Fourteen patients who had clinically diagnosed Alzheimer's disease with mild to severe dementia (mean age 69.1 years) were evaluated by calculation of local cerebral metabolic rate for glucose (LCMR-gl) based on uptake of 18F-2-fluoro-2-deoxyglucose (FDG) detected with positron emission tomography (PET). PET scanning showed that the patients had significantly lower LCMR-gl values than 11 age-matched neurologically normal volunteers (mean age 66.3 years). The differences were most marked in the temporal cortex, followed by the frontal, parietal and occipital cortex. In each case the LCMR-gl value was below the lowest control value in at least one cortical area and usually in several; the reduction in LCMR-gl and the number of regions involved in the patients increased with the severity of the dementia.
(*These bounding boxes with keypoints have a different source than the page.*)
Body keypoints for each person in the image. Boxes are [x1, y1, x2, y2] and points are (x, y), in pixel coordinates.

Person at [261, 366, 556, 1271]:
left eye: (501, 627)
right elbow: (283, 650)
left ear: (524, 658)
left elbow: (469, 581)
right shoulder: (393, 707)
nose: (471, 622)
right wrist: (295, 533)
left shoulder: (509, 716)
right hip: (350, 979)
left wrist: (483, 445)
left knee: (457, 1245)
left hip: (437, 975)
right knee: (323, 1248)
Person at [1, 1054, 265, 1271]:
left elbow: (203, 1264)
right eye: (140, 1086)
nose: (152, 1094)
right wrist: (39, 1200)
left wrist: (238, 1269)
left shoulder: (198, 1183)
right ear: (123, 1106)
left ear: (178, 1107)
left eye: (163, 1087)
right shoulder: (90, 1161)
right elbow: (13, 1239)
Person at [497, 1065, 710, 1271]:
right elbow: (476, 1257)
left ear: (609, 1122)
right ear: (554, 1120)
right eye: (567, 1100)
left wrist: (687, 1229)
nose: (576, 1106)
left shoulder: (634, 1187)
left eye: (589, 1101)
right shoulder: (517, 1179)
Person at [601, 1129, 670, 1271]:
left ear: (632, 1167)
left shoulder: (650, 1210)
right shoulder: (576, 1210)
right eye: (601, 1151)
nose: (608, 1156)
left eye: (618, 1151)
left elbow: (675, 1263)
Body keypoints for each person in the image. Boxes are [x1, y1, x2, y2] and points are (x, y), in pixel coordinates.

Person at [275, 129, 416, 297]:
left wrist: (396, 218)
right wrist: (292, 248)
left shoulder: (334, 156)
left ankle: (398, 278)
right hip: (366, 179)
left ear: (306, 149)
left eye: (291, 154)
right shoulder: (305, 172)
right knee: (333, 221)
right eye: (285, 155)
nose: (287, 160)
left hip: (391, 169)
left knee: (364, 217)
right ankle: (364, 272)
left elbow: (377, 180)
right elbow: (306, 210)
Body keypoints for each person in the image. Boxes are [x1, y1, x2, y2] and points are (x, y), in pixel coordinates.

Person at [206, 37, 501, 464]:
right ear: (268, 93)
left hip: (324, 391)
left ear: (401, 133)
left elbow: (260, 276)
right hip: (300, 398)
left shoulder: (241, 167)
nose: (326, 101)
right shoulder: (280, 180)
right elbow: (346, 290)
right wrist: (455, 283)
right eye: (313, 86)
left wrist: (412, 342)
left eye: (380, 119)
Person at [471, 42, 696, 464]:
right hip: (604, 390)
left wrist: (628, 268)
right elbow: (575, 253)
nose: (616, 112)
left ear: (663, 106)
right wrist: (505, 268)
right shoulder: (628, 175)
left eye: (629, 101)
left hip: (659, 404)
Deficits noted in neuropsychologic testing generally correlated with those predicted from loss of regional cortical metabolism. The patients with Alzheimer's disease were also examined with magnetic resonance imaging, computed tomography or both; the degree of atrophy found showed only a poor correlation with the neuropsychologic deficit. Significant atrophy was also noted in some of the controls. A detailed analysis of LCMR-gl values in selected cerebral regions of various sizes refuted the hypothesis that the reduction in cortical glucose metabolism in Alzheimer's disease is due to the filling by metabolically inert cerebrospinal fluid of space created by tissue atrophy.